Modur V, Zimmerman G A, Prescott S M, McIntyre T M
Department of Medicine, the Nora Eccles Harrison Cardiovascular Research and Training Institute, University of Utah, Salt Lake City, Utah 84112, USA.
J Biol Chem. 1996 May 31;271(22):13094-102. doi: 10.1074/jbc.271.22.13094.
Ceramide generation by stimulated sphingomyelinase activity has been implicated in tumor necrosis factor alpha (TNF) signaling of apoptosis and differentiation. We examined the role of ceramide in a major action of TNF: the initiation of inflammatory events.

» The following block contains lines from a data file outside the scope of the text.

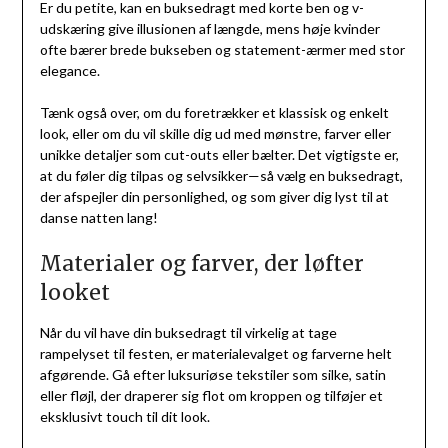
Er du petite, kan en buksedragt med korte ben og v-
udskæring give illusionen af længde, mens høje kvinder
ofte bærer brede bukseben og statement-ærmer med stor
elegance.
Tænk også over, om du foretrækker et klassisk og enkelt
look, eller om du vil skille dig ud med mønstre, farver eller
unikke detaljer som cut-outs eller bælter. Det vigtigste er,
at du føler dig tilpas og selvsikker—så vælg en buksedragt,
der afspejler din personlighed, og som giver dig lyst til at
danse natten lang!
Materialer og farver, der løfter
looket
Når du vil have din buksedragt til virkelig at tage
rampelyset til festen, er materialevalget og farverne helt
afgørende. Gå efter luksuriøse tekstiler som silke, satin
eller fløjl, der draperer sig flot om kroppen og tilføjer et
eksklusivt touch til dit look.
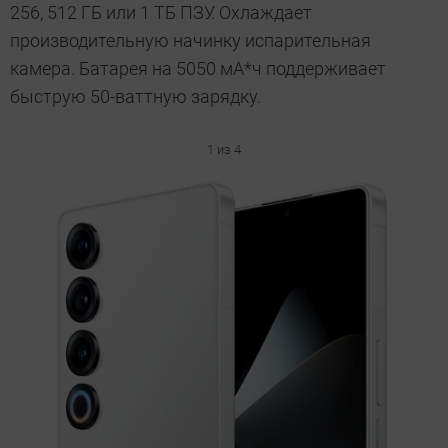
256, 512 ГБ или 1 ТБ ПЗУ. Охлаждает
производительную начинку испарительная
камера. Батарея на 5050 мА*ч поддерживает
быструю 50-ваттную зарядку.
1 из 4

Sphingomyelinase C at high levels induced inflammatory protein expression in endothelial cells resulting in leukocyte adhesion, but the pattern of induction of adhesion molecules (E-selectin, ICAM-1, VCAM-1) and cytokines (interleukins 6 and 8) differed from that induced by TNF. TNF induced only a small increase in ceramide: using lower doses of sphingomyelinase to mimic this we found that small amounts of ceramide did not induce protein expression, but still rapidly activated Raf-1, mitogen-activated protein/extracellular regulated kinase (ERK) kinase (MEK) and ERKs. TNF additionally caused rapid p38 and JNK-1 mitogen-activated protein kinase activation and efficient NF-kappaB translocation, which could not be achieved even by high levels of ceramide. Thus activation of the ERK cascade alone is an incomplete endothelial cell stimulus, and the TNF receptor generates at least two signals: Raf-1 activation, which could be ceramide-dependent; and ceramide-independent efficient NF-kappaB translocation and activation of p38 and JNK-1 mitogen-activated kinases.
受刺激的鞘磷脂酶活性所产生的神经酰胺与肿瘤坏死因子α(TNF)诱导的细胞凋亡及分化信号传导有关。我们研究了神经酰胺在TNF的一项主要作用中的角色:引发炎症反应。高水平的鞘磷脂酶C可诱导内皮细胞表达炎症蛋白,从而导致白细胞黏附,但黏附分子(E-选择素、细胞间黏附分子-1、血管细胞黏附分子-1)和细胞因子(白细胞介素6和8)的诱导模式与TNF诱导的不同。TNF仅使神经酰胺有少量增加:用较低剂量的鞘磷脂酶来模拟这种情况,我们发现少量神经酰胺不会诱导蛋白表达,但仍能快速激活Raf-1、丝裂原活化蛋白/细胞外调节激酶(ERK)激酶(MEK)和ERK。TNF还会导致p38和JNK-1丝裂原活化蛋白激酶快速激活以及有效的核因子κB易位,即使是高水平的神经酰胺也无法实现这一点。因此,仅ERK级联的激活对内皮细胞来说是一种不完整的刺激,并且TNF受体至少产生两种信号:Raf-1激活,这可能依赖于神经酰胺;以及不依赖神经酰胺的有效的核因子κB易位和p38及JNK-1丝裂原活化激酶的激活。